* **THE TASK**
Extract all of the records below verbatim, omitting the pictures.

* **Measuring device reading data**

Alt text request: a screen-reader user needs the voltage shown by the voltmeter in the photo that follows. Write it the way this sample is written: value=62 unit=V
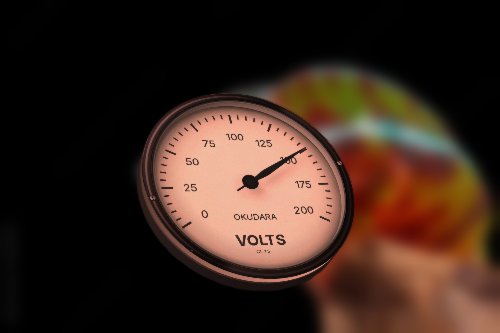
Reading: value=150 unit=V
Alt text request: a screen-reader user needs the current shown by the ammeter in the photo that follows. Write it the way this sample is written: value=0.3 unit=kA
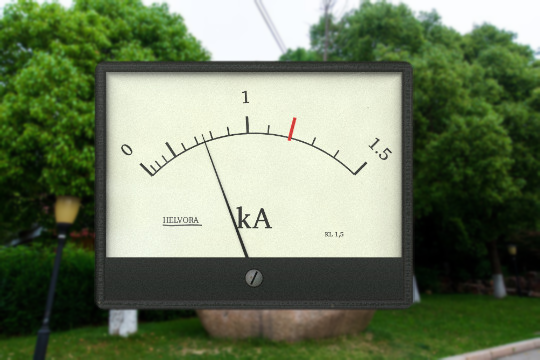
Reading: value=0.75 unit=kA
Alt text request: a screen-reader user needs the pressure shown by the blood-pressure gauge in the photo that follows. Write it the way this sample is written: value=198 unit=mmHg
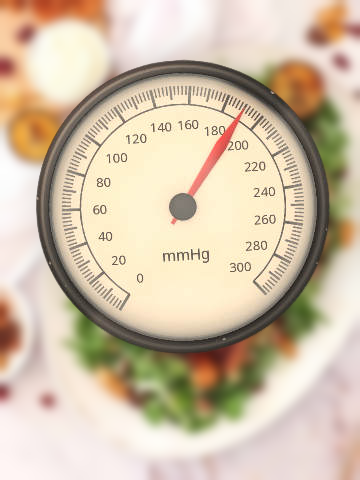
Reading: value=190 unit=mmHg
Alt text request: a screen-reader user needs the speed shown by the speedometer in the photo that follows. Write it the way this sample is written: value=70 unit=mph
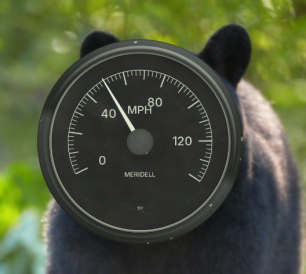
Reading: value=50 unit=mph
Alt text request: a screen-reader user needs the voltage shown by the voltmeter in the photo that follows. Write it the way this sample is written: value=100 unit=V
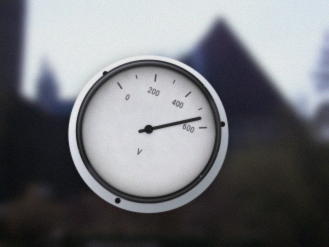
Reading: value=550 unit=V
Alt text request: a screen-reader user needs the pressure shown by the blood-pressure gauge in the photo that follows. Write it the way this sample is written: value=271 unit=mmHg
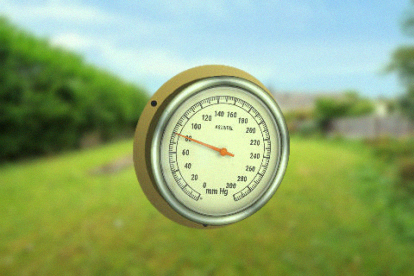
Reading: value=80 unit=mmHg
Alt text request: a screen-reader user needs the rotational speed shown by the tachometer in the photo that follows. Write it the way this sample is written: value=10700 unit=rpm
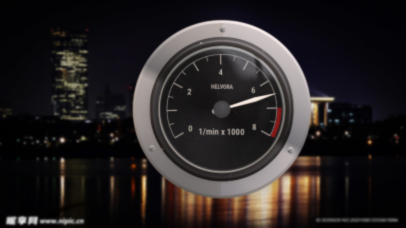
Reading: value=6500 unit=rpm
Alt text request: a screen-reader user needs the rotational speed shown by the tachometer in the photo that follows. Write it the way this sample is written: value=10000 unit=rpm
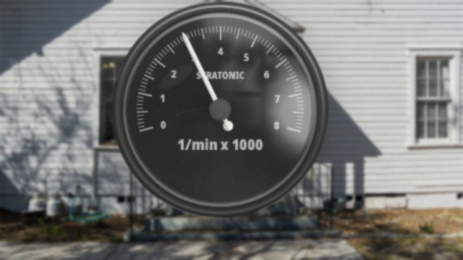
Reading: value=3000 unit=rpm
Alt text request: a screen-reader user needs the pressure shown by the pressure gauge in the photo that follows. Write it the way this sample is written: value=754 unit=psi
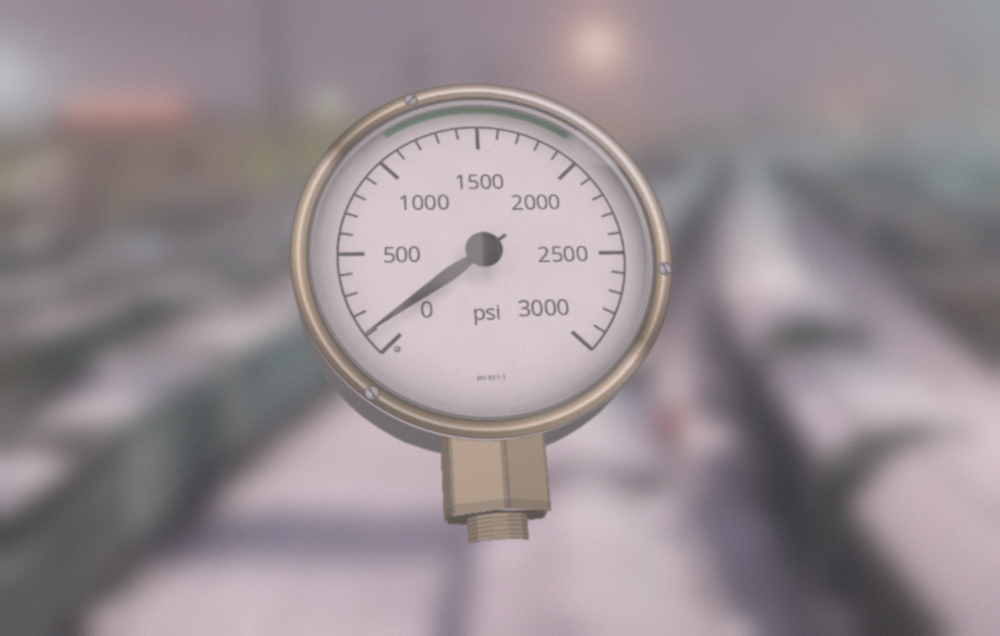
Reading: value=100 unit=psi
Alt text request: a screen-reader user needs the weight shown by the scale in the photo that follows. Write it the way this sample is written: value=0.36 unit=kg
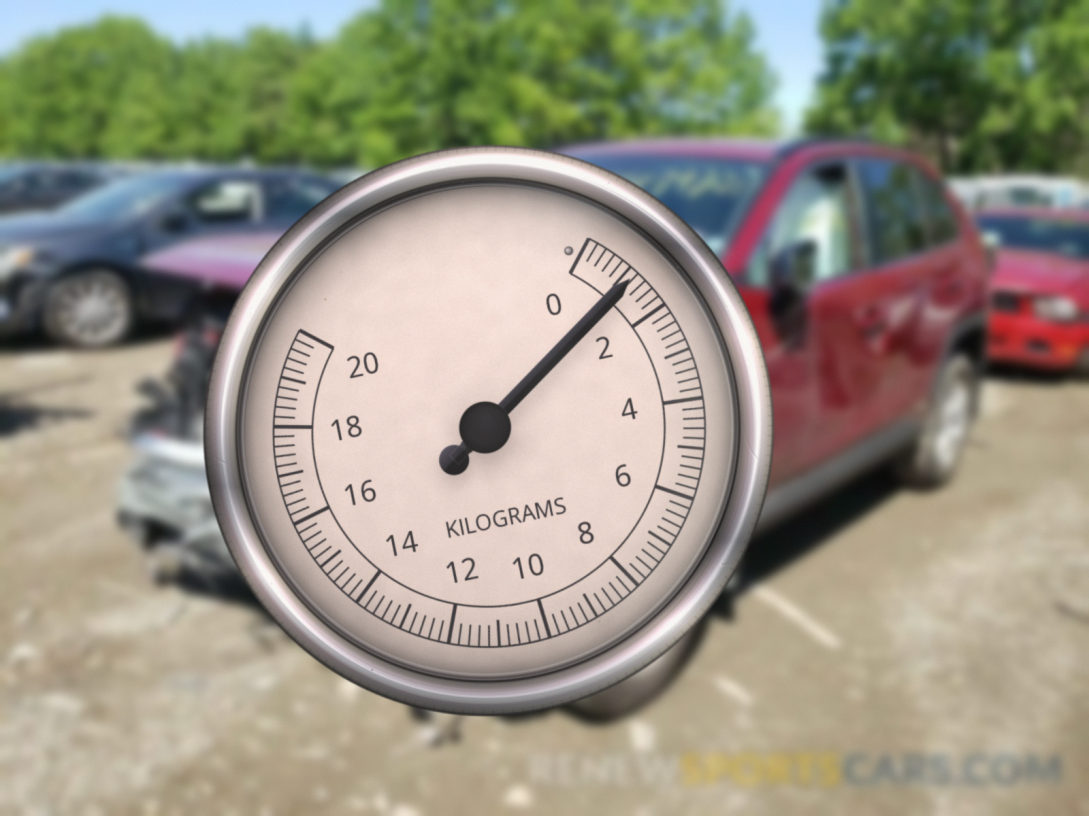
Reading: value=1.2 unit=kg
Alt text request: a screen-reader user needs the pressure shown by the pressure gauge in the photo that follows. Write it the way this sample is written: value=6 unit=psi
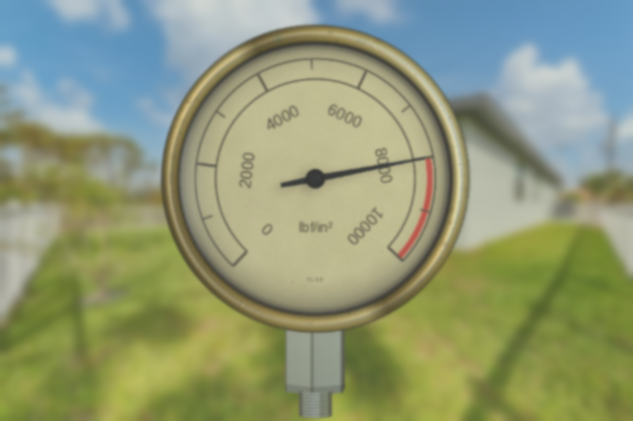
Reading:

* **COMPLETED TASK**
Alt text request: a screen-reader user needs the voltage shown by the voltmeter in the photo that follows. Write it the way this sample is written: value=62 unit=V
Reading: value=150 unit=V
Alt text request: a screen-reader user needs the current shown by the ammeter in the photo that follows. Write it the way this sample is written: value=0.3 unit=kA
Reading: value=0.75 unit=kA
Alt text request: a screen-reader user needs the pressure shown by the blood-pressure gauge in the photo that follows. Write it the way this sample is written: value=198 unit=mmHg
Reading: value=190 unit=mmHg
Alt text request: a screen-reader user needs the speed shown by the speedometer in the photo that follows. Write it the way this sample is written: value=70 unit=mph
Reading: value=50 unit=mph
Alt text request: a screen-reader user needs the voltage shown by the voltmeter in the photo that follows. Write it the way this sample is written: value=100 unit=V
Reading: value=550 unit=V
Alt text request: a screen-reader user needs the pressure shown by the blood-pressure gauge in the photo that follows. Write it the way this sample is written: value=271 unit=mmHg
Reading: value=80 unit=mmHg
Alt text request: a screen-reader user needs the rotational speed shown by the tachometer in the photo that follows. Write it the way this sample is written: value=10700 unit=rpm
Reading: value=6500 unit=rpm
Alt text request: a screen-reader user needs the rotational speed shown by the tachometer in the photo that follows. Write it the way this sample is written: value=10000 unit=rpm
Reading: value=3000 unit=rpm
Alt text request: a screen-reader user needs the pressure shown by the pressure gauge in the photo that follows. Write it the way this sample is written: value=754 unit=psi
Reading: value=100 unit=psi
Alt text request: a screen-reader user needs the weight shown by the scale in the photo that follows. Write it the way this sample is written: value=0.36 unit=kg
Reading: value=1.2 unit=kg
Alt text request: a screen-reader user needs the pressure shown by the pressure gauge in the photo that follows. Write it the way this sample is written: value=6 unit=psi
Reading:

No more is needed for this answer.